The obvious application (and the original motivation) of heap is heapsort:
Total time: \(O(n \log n)\). Note that even if you don’t know heapify and replace it with \(n\) pushes, it doesn’t change the overal complexity.
However, heaps can also be used in many other much more interesting scenarios in algorithm design. Here we showcase some classical examples.
We all know mergesort uses binary division. But what if we divide the array \(k\) ways? And then recursively mergesort \(k\) subarrays, and finally combine \(k\) sorted (sub)lists. This is known as \(k\)-way mergesort, a very interesting generalization of the classical mergesort which is a special case with \(k=2\).
Again, like classical mergesort, combine is where most of the work lies. Ok, let’s generalize the “two-pointers” idea to “\(k\)-pointers”. But while comparing two numbers is trivial, how do you compare \(k\) numbers and take the smallest one? If you take \(O(k)\) time every step, that would be too slow. Notice that most numbers remain unchanged (only the best number in the previous round is replaced by its successor in that sublist), so you waste much time doing repeated comparisons.
So we use a heap instead!
So the total time for the combine step is \(O(k + n\log k)=O(n\log k)\) because \(k < n\).
Caveat: Notice that if \(k \geq n\), our \(k\)-way mergesort becomes heapsort! So the two extreme special cases of \(k\)-way mergesort are classical mergesort (\(k=2\)) and heapsort (\(k=n\)).
Now divide+combine (the non-recursive parts, or the work at each level) is \(O(k+n\log k)=O(n\log k)\). Now we get back to the overall time using recurrence:
\[ T(n) = k T(n/k) + O(n\log k)\]
We’ll still use the “recursion tree” method to expand the recursion:
This is a remarkable result that the runtime of \(k\)-mergesort does not depend on \(k\)!
Alternative method: Using the Master Method, we can see that the above recurrence falls into case 2, so \(T(n)=O(n\log n)\).
Another problem similar to \(k\)-way mergesort is the team selection problem: the United States have \(n=50\) states, and each state has selected its (sorted) top \(k\) tennis players. Now we need to select the top \(k\) players to form team USA (for Olympics). How would you do that as fast as possible?

:::

▸ Stated problem a
Answer these questions about the passage on heaps, one answer per line:
(i) What value of k makes k-way mergesort the classical mergesort?
(ii) What is the total time for the combine step of k-way mergesort?
(iii) In the team selection problem, how many states does the United States have?

▸ Dataset records

:::

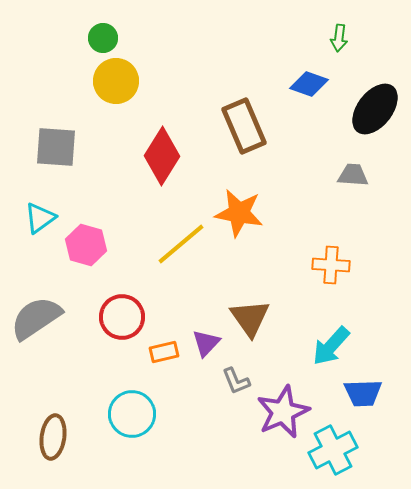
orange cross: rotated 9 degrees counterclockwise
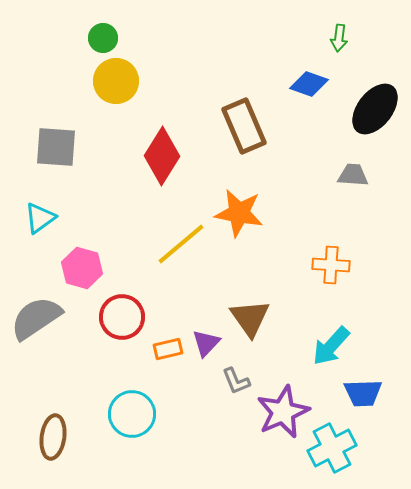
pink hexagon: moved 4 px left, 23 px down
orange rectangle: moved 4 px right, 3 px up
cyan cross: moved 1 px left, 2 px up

:::

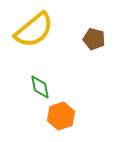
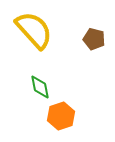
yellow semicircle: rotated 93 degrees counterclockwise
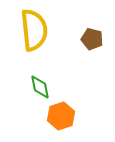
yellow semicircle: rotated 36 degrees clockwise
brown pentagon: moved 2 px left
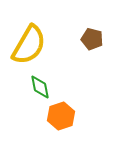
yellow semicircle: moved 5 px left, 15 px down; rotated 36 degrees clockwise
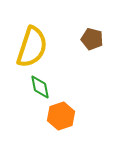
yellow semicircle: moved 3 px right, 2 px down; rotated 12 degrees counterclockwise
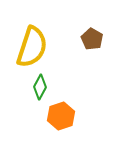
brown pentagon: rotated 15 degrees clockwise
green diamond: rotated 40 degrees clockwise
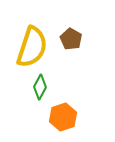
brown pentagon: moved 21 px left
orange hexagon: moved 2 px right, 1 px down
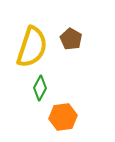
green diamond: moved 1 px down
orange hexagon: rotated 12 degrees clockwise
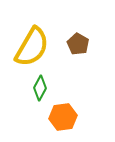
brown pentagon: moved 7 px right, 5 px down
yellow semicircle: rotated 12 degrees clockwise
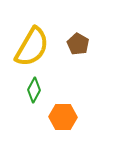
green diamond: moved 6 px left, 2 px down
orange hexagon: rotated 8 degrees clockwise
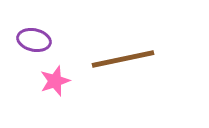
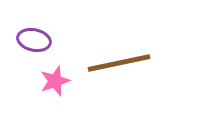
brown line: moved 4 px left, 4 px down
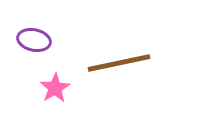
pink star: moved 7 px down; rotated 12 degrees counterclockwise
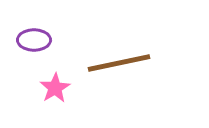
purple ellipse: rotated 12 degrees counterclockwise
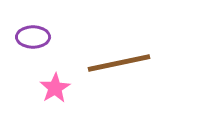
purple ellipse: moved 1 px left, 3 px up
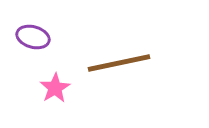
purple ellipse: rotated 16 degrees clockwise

:::

▸ Stated problem b
Pull out each line of the records that contains the word "cross".

▸ Written answer a
(i) k=2
(ii) O(n log k)
(iii) 50

▸ Written answer b
orange cross: rotated 9 degrees counterclockwise
cyan cross: moved 1 px left, 2 px up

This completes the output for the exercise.